Quality analysis, transcriptome assembly, and abundance estimation

Clean reads were obtained by removing reads containing the adapter or poly-N and by removing low quality reads (over 10% of the sequence with a quality value < 30) from the raw data using in-house Perl scripts. All downstream analyses were based on the good-quality clean reads. Paired-end clean reads were mapped to the yak reference genome [32] with STAR (available at https://github.com/alexdobin/STAR/releases). The mapped reads of each sample were assembled using StringTie [37]. Next, all sample transcriptomes were merged to reconstruct a comprehensive transcriptome using Perl scripts. After the final transcriptome was generated, StringTie and edgeR were used to estimate the expression levels of all transcripts [38]. StringTie was used to assess the expression level of mRNAs by calculating fragments per kilobase of transcript per million fragments mapped (FPKM). Differentially expressed mRNAs were identified using the DESeq2 package, with the criteria of fold-change log2 > 1 or log2 < − 1 and with the statistical significance set to FDR < 0.05.

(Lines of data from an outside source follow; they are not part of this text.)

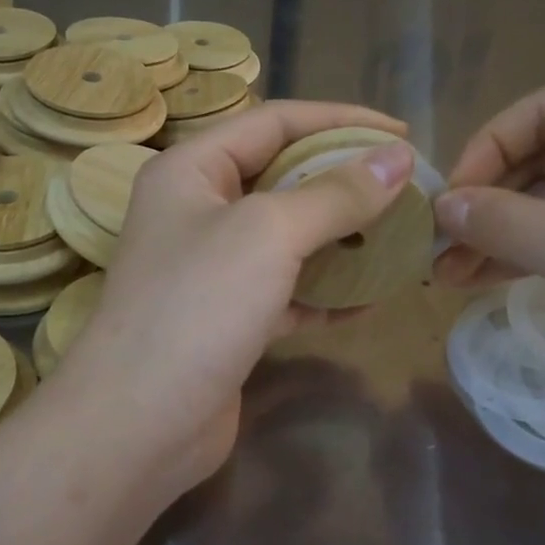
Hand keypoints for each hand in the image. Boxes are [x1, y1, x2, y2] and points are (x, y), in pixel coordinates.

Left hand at [45, 101, 413, 502]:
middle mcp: (197, 212)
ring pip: (288, 239)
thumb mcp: (271, 233)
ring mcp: (211, 269)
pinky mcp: (228, 320)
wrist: (141, 424)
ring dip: (341, 238)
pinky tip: (369, 300)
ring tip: (398, 238)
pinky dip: (325, 293)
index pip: (274, 121)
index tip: (400, 133)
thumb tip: (398, 157)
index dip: (340, 120)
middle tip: (404, 187)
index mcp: (191, 170)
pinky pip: (287, 292)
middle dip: (344, 181)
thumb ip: (336, 194)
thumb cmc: (198, 306)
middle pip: (282, 178)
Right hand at [433, 82, 544, 418]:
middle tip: (439, 242)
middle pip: (544, 156)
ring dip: (499, 233)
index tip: (449, 200)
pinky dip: (525, 253)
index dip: (487, 148)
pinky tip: (479, 279)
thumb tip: (440, 207)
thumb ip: (504, 221)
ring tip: (446, 271)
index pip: (544, 110)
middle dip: (488, 200)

Weighted gene correlation network analysis

WGCNA networks was generated for both age-related and tissue-related genes, following the overall approach described by Langfelder et al. [14]. Briefly, gene co-expression network was constructed based on a signed Spearman correlation; after network construction, modules are defined as clusters of densely interconnected genes by the topological overlap metric (TOM) and the dynamic tree cut algorithm [15] with a height of 0.25 and a deep split level of 2, a reassign threshold of 0.2, and a minimum module size of 30 (100 for the consensus network); module relationships were studied by eigenmodules–the first principal component of the module and a signature of gene expression, and each module that was correlated with the dose-response curve with a p-value < 0.01 was considered statistically significant.